- **Text passage**

================================

Re: [PATCH AUTOSEL 4.14 25/35] iomap: sub-block dio needs to zeroout beyond EOF

From: Amir Goldstein
Date: Mon Dec 03 2018 - 02:11:58 EST


On Mon, Dec 3, 2018 at 1:23 AM Dave Chinner <david@xxxxxxxxxxxxx> wrote:
>
> On Sat, Dec 01, 2018 at 02:49:09AM -0500, Sasha Levin wrote:
> > On Sat, Dec 01, 2018 at 08:50:05AM +1100, Dave Chinner wrote:
> > >On Fri, Nov 30, 2018 at 05:14:41AM -0500, Sasha Levin wrote:
> > >>On Fri, Nov 30, 2018 at 09:22:03AM +0100, Greg KH wrote:
> > >>>On Fri, Nov 30, 2018 at 09:40:19AM +1100, Dave Chinner wrote:
> > >>>>I stopped my tests at 5 billion ops yesterday (i.e. 20 billion ops
> > >>>>aggregate) to focus on testing the copy_file_range() changes, but
> > >>>>Darrick's tests are still ongoing and have passed 40 billion ops in
> > >>>>aggregate over the past few days.
> > >>>>
> > >>>>The reason we are running these so long is that we've seen fsx data
> > >>>>corruption failures after 12+ hours of runtime and hundreds of
> > >>>>millions of ops. Hence the testing for backported fixes will need to
> > >>>>replicate these test runs across multiple configurations for
> > >>>>multiple days before we have any confidence that we've actually
> > >>>>fixed the data corruptions and not introduced any new ones.

================================

Region annotation items:
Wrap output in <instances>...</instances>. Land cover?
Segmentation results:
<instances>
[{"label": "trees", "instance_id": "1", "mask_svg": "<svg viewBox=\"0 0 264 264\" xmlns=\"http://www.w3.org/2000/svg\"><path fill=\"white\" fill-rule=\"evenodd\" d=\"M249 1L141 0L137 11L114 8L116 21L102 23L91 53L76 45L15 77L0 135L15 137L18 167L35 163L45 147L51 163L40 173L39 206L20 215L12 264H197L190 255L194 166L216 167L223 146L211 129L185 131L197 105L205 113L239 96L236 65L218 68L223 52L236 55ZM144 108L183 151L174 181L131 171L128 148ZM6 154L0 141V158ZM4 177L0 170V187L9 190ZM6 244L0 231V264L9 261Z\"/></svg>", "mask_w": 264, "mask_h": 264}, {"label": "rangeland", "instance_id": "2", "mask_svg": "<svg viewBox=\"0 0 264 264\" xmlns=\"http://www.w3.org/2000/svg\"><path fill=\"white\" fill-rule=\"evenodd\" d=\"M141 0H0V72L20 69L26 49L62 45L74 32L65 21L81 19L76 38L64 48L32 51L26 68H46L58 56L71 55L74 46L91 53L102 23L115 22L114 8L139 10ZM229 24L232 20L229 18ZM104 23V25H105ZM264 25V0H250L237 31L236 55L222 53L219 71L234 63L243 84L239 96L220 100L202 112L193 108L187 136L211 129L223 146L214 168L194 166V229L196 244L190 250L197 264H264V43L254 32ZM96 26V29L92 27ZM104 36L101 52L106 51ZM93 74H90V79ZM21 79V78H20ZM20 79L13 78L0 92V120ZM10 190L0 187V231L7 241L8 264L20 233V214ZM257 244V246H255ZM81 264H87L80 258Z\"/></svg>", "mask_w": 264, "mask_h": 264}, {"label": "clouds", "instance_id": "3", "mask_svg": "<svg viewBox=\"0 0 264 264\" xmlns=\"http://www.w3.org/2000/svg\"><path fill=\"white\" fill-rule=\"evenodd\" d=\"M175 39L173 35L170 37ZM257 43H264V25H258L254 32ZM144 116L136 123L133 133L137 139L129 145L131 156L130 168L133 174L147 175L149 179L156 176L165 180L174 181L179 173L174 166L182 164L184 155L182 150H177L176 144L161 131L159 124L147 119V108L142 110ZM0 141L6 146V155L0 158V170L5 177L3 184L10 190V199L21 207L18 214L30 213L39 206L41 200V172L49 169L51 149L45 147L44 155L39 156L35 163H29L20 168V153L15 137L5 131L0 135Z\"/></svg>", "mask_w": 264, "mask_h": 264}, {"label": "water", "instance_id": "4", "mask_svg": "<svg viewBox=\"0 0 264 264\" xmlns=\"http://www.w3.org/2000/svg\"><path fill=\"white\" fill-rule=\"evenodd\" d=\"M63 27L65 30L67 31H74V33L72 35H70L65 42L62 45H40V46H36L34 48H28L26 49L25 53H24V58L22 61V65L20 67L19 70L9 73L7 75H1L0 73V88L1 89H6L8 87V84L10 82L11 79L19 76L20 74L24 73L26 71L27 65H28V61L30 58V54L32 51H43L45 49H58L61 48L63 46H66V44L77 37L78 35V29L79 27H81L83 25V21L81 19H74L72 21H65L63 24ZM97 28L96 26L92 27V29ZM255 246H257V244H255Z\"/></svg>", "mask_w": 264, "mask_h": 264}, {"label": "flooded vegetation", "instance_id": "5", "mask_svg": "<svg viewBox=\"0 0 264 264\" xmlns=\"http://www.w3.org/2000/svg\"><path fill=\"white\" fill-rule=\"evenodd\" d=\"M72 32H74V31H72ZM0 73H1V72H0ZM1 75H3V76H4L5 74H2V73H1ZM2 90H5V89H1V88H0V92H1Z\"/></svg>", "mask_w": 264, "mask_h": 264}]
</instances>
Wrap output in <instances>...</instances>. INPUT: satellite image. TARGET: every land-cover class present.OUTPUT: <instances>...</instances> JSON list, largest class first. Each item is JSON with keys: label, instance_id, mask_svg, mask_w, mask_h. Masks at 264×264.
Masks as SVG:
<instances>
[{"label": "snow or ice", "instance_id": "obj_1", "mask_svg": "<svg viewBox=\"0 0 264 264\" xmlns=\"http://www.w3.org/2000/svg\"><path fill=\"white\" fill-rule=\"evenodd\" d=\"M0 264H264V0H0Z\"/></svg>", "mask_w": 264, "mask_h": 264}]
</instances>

================================

- **Your goal**
Copy out the part of the patch discussion that opens with the words "On Mon, Dec" and closes with "past few days.", swapping "billion" for "million" throughout.

- **Written reply**
On Mon, Dec 3, 2018 at 1:23 AM Dave Chinner <david@xxxxxxxxxxxxx> wrote:
>
> On Sat, Dec 01, 2018 at 02:49:09AM -0500, Sasha Levin wrote:
> > On Sat, Dec 01, 2018 at 08:50:05AM +1100, Dave Chinner wrote:
> > >On Fri, Nov 30, 2018 at 05:14:41AM -0500, Sasha Levin wrote:
> > >>On Fri, Nov 30, 2018 at 09:22:03AM +0100, Greg KH wrote:
> > >>>On Fri, Nov 30, 2018 at 09:40:19AM +1100, Dave Chinner wrote:
> > >>>>I stopped my tests at 5 million ops yesterday (i.e. 20 million ops
> > >>>>aggregate) to focus on testing the copy_file_range() changes, but
> > >>>>Darrick's tests are still ongoing and have passed 40 million ops in
> > >>>>aggregate over the past few days.